Egypt unrest: Fourth trial called for Mohammed Morsi
The ousted president of Egypt, Mohammed Morsi, faces a fourth trial, on charges of insulting the judiciary.
The Islamist leader and 24 other politicians, media personalities, activists and lawyers will be tried on the new charges, judicial sources said.
Mr Morsi was removed from power in July and his Muslim Brotherhood declared a terrorist organisation.
His first trial to date was adjourned earlier this month.
Correspondents say the new trial is a sign that the military have no intention of easing their crackdown on the Muslim Brotherhood.
The move followed a referendum in which 98% of voters approved a new constitution, according to electoral officials.

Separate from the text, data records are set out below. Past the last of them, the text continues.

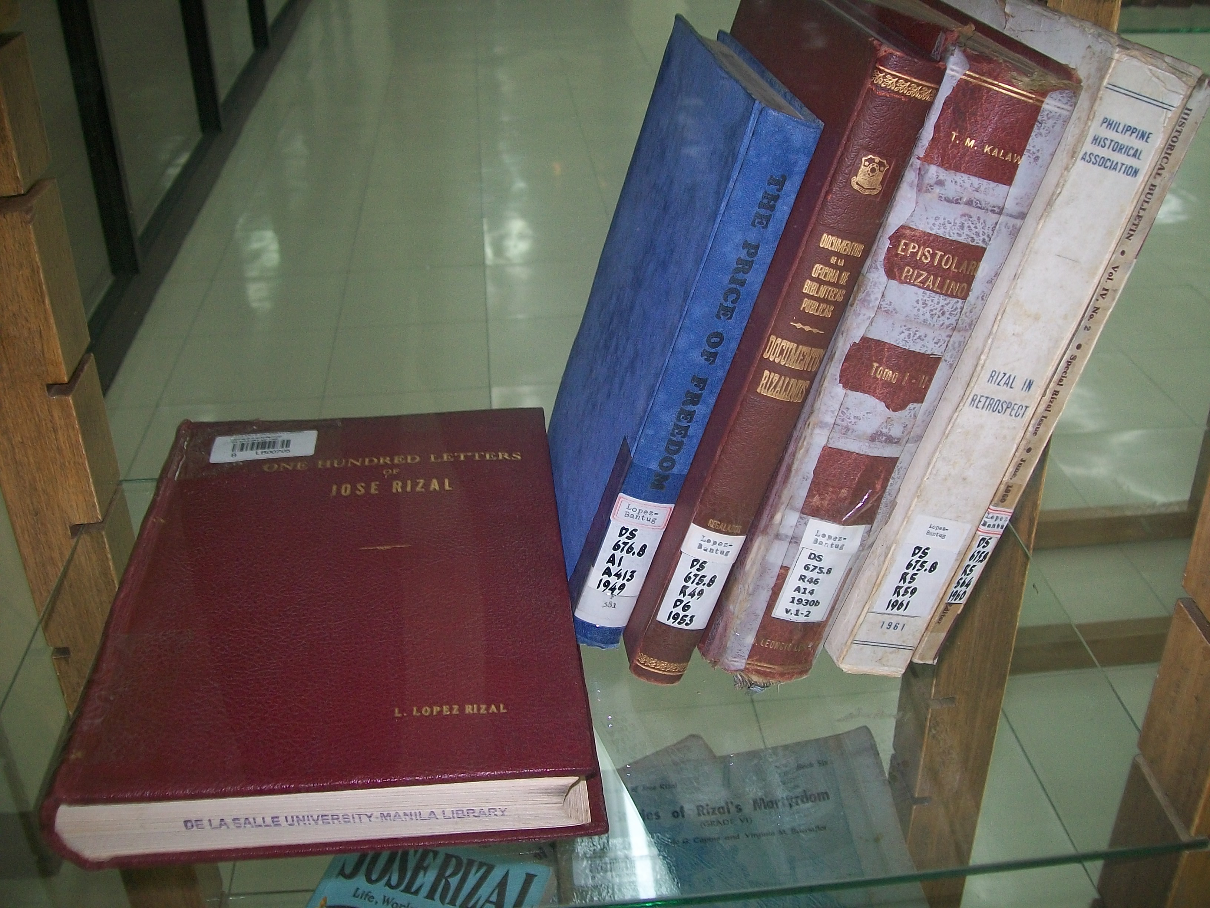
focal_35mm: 36
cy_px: 454
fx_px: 1258
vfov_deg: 39.7
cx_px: 605
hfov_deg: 51.4
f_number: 2.7
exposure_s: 1/30
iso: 80
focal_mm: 6
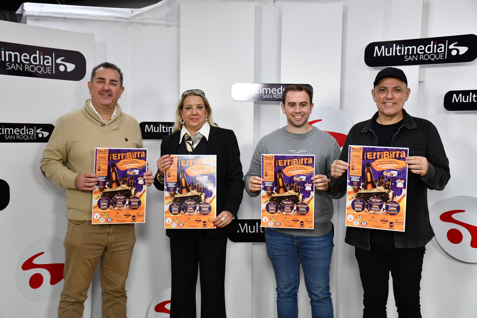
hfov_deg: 38.2
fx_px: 689
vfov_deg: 26.0
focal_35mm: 52
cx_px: 238
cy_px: 159
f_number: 4.2
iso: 800
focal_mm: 35
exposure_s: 1/250
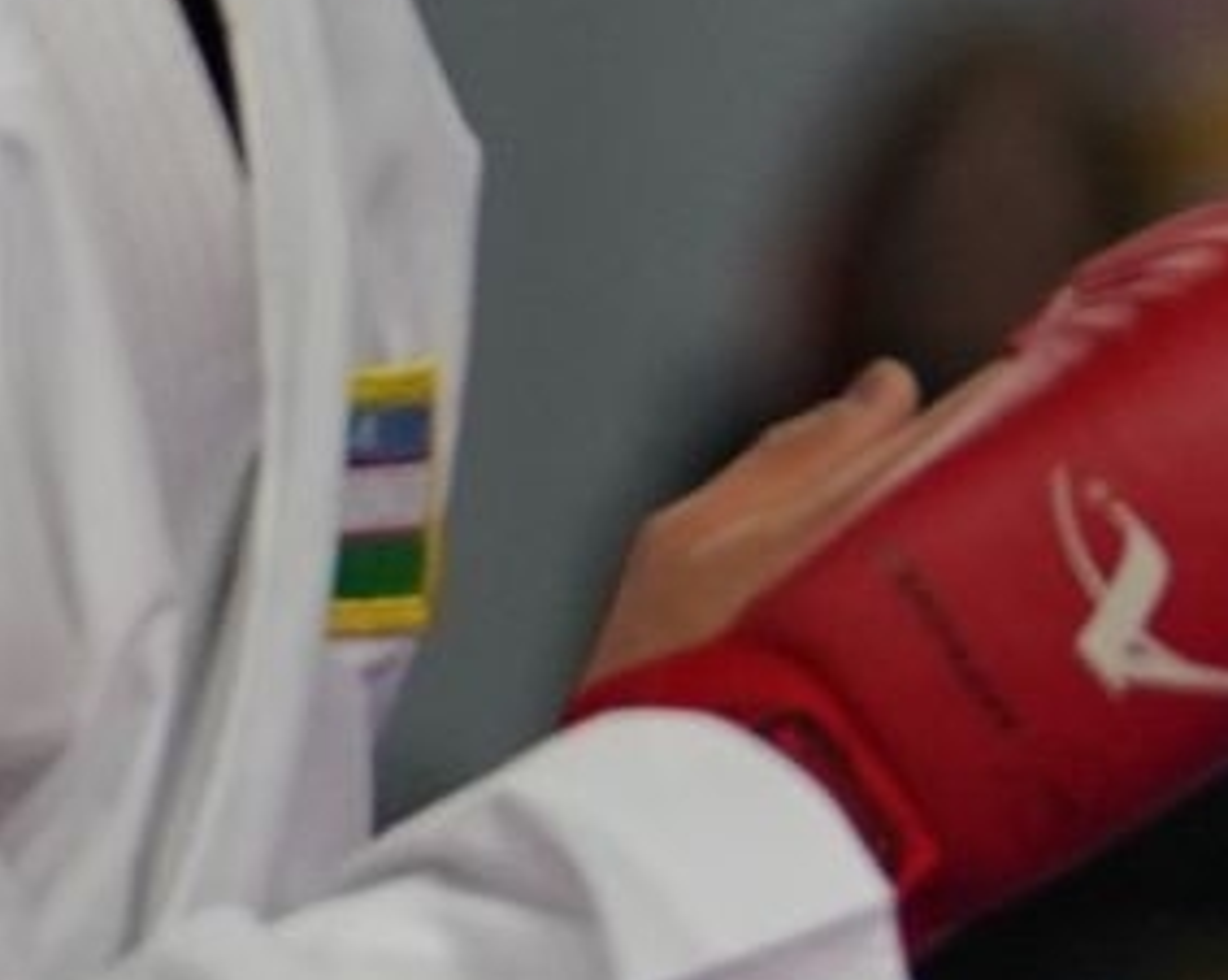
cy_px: 659
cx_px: 3901
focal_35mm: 1630
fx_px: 59200
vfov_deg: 0.9
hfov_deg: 1.2
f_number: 2.8
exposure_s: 1/1000
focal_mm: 182
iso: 800
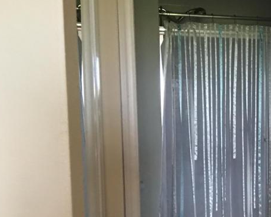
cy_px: 185
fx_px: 505
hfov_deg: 27.8
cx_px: 285
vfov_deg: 23.7
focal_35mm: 63
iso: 100
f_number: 2.2
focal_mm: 4.15
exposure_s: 1/15
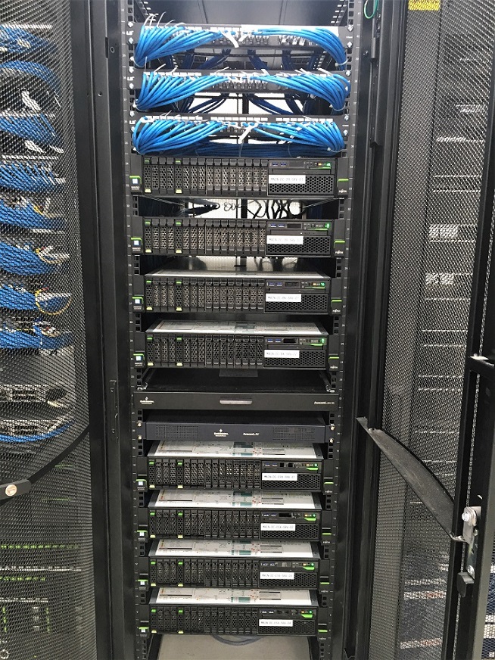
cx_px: 248
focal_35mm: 29
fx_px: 553
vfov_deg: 61.7
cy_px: 330
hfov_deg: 48.2
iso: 100
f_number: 2.2
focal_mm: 4.15
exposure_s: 1/33
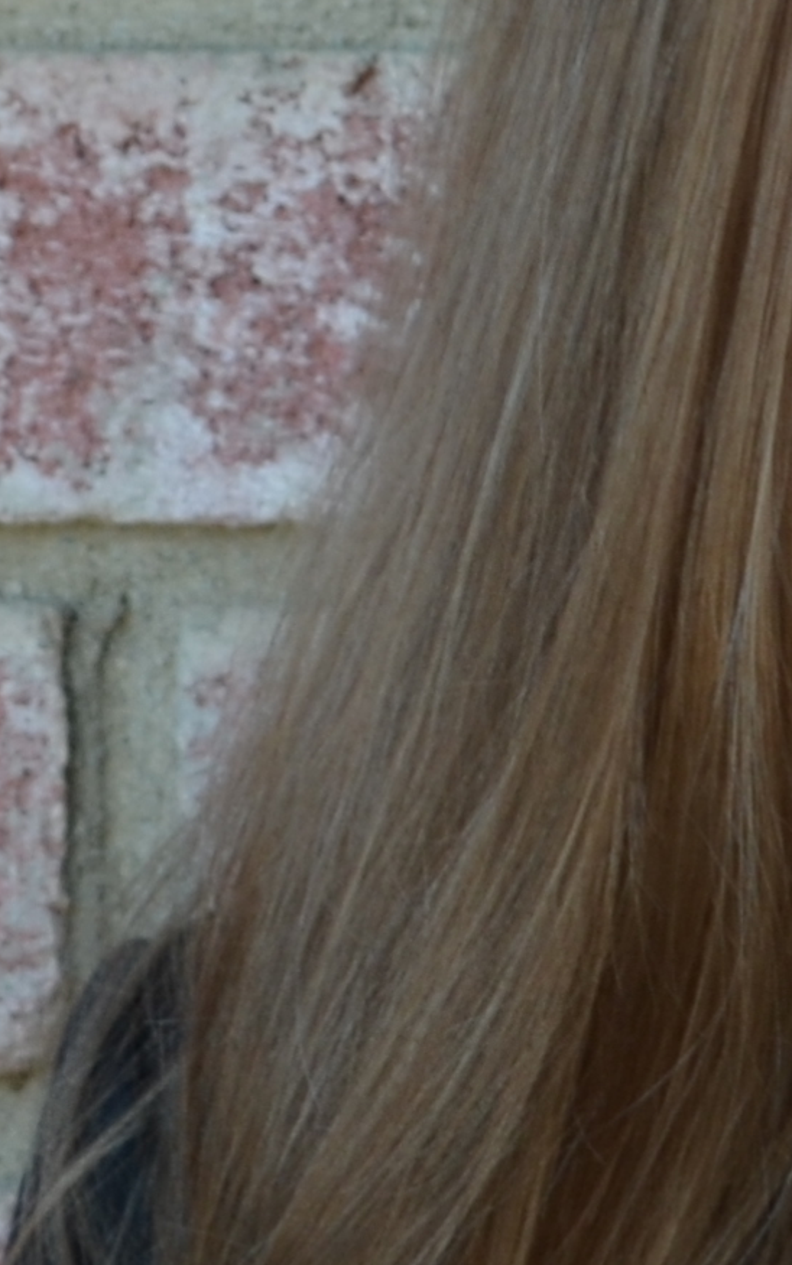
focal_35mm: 472
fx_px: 16285
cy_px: -136
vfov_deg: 4.4
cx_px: 1256
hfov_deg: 2.8
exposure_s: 1/125
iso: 220
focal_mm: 55
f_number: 5.6
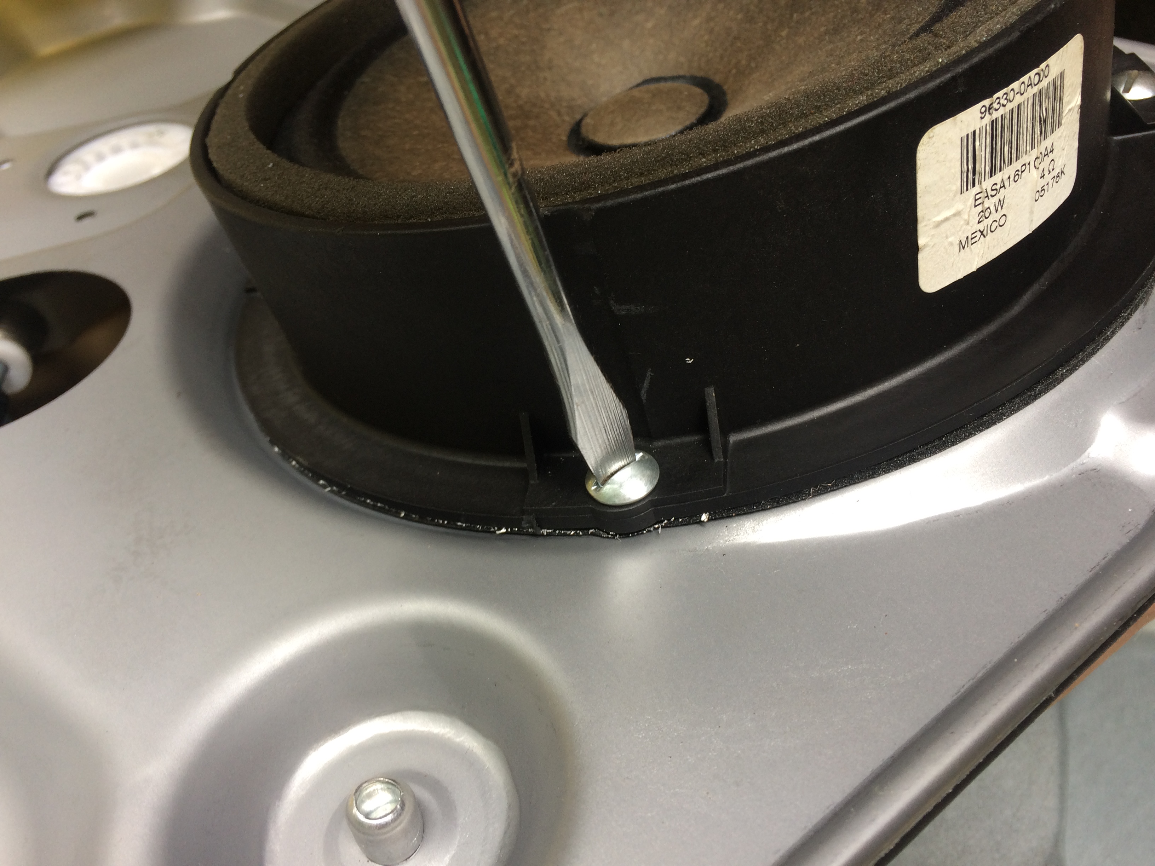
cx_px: 578
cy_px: 433
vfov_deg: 48.2
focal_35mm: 29
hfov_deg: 61.7
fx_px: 968
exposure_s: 1/60
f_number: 2.2
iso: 40
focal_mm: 4.15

The vote was seen as a vote on the legitimacy of the military's removal of Mr Morsi.
Turnout was less than 40% amid a boycott by Morsi supporters, who dismissed it as a "farce".
A constitutional referendum held in 2012 while Mohammed Morsi was in power saw a turnout of 33%, with 64% of voters approving the document.
The new trial dates back to Mr Morsi's time in office, when he named a judge in a public speech and accused him of overseeing fraud in previous elections, the Associated Press reports.
On 11 January, he had been due to appear in court in Cairo over the killing of protesters outside a presidential palace in 2012.
But proceedings were adjourned after bad weather reportedly stopped his helicopter from taking off from Alexandria, where is in prison.
At the opening of the trial on 4 November, he had insisted he was still Egypt's legitimate leader and refused to wear the uniform given to defendants.
Neither of his two other trials, for organising prison breaks during the 2011 uprising and conspiring with foreign militant groups to destabilise Egypt, have opened yet.
Although Mr Morsi won the presidency in a democratic election, replacing ousted long-term leader Hosni Mubarak, he fell out with key institutions during his 13 months in power.
Since his removal, at least 1,000 people have been killed in clashes with security forces.
Mr Morsi's supporters say he and other senior Brotherhood leaders are the victims of politically motivated prosecutions.
Correction 24 January: This story has been amended to remove an incorrect reference to secularists boycotting the 2012 referendum.